## Dataset records
===

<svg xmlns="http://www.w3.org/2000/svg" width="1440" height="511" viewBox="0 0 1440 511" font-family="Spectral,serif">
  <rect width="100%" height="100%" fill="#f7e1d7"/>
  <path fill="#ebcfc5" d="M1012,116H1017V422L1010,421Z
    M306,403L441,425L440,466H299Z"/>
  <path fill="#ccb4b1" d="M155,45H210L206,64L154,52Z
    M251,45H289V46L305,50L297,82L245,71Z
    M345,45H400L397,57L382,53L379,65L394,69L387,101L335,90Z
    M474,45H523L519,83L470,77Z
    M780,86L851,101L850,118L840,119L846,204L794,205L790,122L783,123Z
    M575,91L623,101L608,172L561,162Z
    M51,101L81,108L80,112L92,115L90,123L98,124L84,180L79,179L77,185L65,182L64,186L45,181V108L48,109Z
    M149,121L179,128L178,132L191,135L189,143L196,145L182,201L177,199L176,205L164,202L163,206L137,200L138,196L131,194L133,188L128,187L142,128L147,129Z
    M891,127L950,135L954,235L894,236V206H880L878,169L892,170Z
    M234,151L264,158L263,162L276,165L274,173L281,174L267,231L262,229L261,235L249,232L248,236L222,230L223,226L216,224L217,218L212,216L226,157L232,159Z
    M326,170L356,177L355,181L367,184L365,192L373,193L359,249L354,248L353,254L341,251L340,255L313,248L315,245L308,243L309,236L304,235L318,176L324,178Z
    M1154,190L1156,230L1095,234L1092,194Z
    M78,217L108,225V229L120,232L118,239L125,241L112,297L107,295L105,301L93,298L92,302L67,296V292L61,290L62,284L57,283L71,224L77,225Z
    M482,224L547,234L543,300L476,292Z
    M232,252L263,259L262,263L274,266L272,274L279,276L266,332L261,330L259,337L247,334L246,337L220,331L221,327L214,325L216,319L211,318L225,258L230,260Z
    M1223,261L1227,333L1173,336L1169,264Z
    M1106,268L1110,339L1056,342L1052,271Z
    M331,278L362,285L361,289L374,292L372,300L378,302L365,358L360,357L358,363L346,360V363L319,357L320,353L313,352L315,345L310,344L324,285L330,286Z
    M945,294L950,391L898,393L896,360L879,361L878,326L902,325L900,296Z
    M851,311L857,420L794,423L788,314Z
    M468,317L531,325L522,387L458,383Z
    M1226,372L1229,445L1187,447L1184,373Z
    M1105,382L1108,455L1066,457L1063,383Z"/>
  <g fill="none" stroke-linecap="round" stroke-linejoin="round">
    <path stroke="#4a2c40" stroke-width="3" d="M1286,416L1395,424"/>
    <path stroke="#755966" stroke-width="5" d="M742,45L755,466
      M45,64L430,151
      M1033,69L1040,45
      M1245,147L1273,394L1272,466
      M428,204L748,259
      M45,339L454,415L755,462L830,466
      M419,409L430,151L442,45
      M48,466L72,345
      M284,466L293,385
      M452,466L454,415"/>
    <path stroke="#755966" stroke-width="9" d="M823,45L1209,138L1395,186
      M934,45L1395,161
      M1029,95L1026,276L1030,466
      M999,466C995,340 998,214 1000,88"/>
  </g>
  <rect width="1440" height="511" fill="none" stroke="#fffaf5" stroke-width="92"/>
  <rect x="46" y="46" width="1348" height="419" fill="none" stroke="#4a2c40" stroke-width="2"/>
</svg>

===

## Task instructions
Each line from the one holding "M45,64L430,151" to the end of the entries is to be written out exactly. Skip every line before it.

## Response box
      M45,64L430,151
      M1033,69L1040,45
      M1245,147L1273,394L1272,466
      M428,204L748,259
      M45,339L454,415L755,462L830,466
      M419,409L430,151L442,45
      M48,466L72,345
      M284,466L293,385
      M452,466L454,415"/>
    <path stroke="#755966" stroke-width="9" d="M823,45L1209,138L1395,186
      M934,45L1395,161
      M1029,95L1026,276L1030,466
      M999,466C995,340 998,214 1000,88"/>
  </g>
  <rect width="1440" height="511" fill="none" stroke="#fffaf5" stroke-width="92"/>
  <rect x="46" y="46" width="1348" height="419" fill="none" stroke="#4a2c40" stroke-width="2"/>
</svg>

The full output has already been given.